At 7:30 UTC, Cole Brauer reached the equator after two weeks at sea, competing in the inaugural Global Solo Challenge. She has proved dominant in the first stage of the race, becoming the first of her starting group to reach this milestone. The "budget-friendly" solo sailing race will have sailors circumnavigating the globe by the three great capes, beginning and ending in A Coruña, Spain.

At just 29 years old, Brauer is one of five Americans on the roster of 20 skippers competing in the race. She is both the youngest skipper and the only female sailor in the fleet. If successful, she will be the first American woman to have raced solo around the globe.

The Global Solo Challenge has a pursuit start, meaning that competitors were assigned a start date based on their boat's speed ratings. All other things being equal, the boats could be expected to finish around the same time, leaving the results up to the skill of the sailors and the weather conditions. Brauer, sailing the Class40 First Light, departed with six other boats on October 29.

Since her start, Brauer has twice set new 24 hour distance records for the course (220 and 265 nautical miles) and is consistently on the projected finishers podium, calculated based on each boat's performance up until that point.

She has been leading the October 29th pack, which includes fellow Americans Ronnie Simpson (Shipyard Brewing) and David Linger (Koloa Maoli), for several days. The next step is to start overtaking boats from previous starts, beginning with Canadian skipper William MacBrien aboard the Class40, Phoenix, who also crossed the equator this morning and is about 65 miles south of Brauer. He departed one week before her on October 21 alongside the Finnish Class40 ZEROchallenge and the Bulgarian Farr 45 Espresso Martini, both of which have rounded the course's WP6 off the Brazilian coast.

"I've been sitting here reflecting on the past two weeks, and it's been really amazing. I've laughed, cried, screamed, yelled, puked. And I'm just so unbelievably grateful that I get to do this. I've always wanted this," Brauer said in an emotional video message yesterday. "I'm just so grateful for it. Grateful for my boat, for all the people supporting me."

This morning at dawn she took a brief break from battling equatorial squalls to make an Aperol Spritz (her team's unofficial drink) and offer it, along with some rum and a lock of her hair, to King Neptune for a safe journey. This sailor's tradition is a rite of passage when crossing the equator and grants sailors the honorary title of "shellback."

"In typical First Light fashion, we're crossing the equator at first light," she said. "I brought two things for the equator crossing, one of them is mostly a tribute to my team and I—our signature drink, which is the Aperol Spritz—and of course some rum for King Neptune."

The joyful ritual follows a long, difficult week of extreme heat (some days seeing as much as 90 degrees inside the boat and 94 outside) and unrelenting squalls in the tactically challenging doldrums.

After completing the Global Solo Challenge, Brauer intends to campaign for the 2028 Vendée Globe—the highest level of solo circumnavigational races. Her race can be best followed at colebraueroceanracing on Instagram or on the Global Solo Challenge's race tracker: globalsolochallenge.com/tracking.

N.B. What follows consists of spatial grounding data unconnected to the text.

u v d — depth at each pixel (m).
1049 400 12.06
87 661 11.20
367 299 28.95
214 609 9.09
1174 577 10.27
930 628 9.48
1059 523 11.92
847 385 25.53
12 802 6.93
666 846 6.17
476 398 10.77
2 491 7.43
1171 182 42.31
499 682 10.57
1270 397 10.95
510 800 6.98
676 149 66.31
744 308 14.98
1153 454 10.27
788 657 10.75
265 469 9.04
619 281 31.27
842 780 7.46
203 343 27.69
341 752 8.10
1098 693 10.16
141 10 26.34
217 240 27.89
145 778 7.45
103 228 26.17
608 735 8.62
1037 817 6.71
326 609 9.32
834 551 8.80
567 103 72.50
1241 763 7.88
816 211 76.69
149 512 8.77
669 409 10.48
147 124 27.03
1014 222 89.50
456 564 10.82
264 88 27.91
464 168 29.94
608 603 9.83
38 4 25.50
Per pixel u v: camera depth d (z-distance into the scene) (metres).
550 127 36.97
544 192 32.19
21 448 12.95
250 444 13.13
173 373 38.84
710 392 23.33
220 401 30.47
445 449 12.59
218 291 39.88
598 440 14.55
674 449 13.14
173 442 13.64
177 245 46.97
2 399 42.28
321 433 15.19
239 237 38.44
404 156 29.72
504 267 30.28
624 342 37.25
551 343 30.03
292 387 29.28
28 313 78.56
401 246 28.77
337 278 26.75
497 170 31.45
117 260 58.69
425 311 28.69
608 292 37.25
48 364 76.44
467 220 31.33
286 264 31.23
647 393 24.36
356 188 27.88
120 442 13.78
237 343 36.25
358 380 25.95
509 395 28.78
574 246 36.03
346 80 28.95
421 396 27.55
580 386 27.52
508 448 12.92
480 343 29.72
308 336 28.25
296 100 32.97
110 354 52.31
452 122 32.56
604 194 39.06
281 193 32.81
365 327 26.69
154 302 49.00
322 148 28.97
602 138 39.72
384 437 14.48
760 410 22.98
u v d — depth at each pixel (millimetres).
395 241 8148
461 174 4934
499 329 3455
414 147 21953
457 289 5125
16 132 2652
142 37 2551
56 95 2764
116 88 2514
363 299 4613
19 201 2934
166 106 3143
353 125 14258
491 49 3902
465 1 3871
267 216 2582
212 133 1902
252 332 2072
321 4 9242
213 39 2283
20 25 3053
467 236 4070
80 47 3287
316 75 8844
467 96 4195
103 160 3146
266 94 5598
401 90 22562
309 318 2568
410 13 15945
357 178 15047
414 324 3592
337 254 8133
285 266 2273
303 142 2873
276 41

Brauer is a Long Island native who began sailing while attending the University of Hawaii at Minoa. After moving back east, Brauer spent several years captaining First Light, then called Dragon, for a previous owner who raced the boat primarily on the east coast and in Caribbean circuits. New owners purchased the boat in late 2022 and offered to let her continue sailing it for the season, during which Brauer won the 2023 Bermuda One-Two with co-skipper Cat Chimney. The duo were the first women to win the event in its 24-edition history. After that victory, Brauer set her sights on the Global Solo Challenge.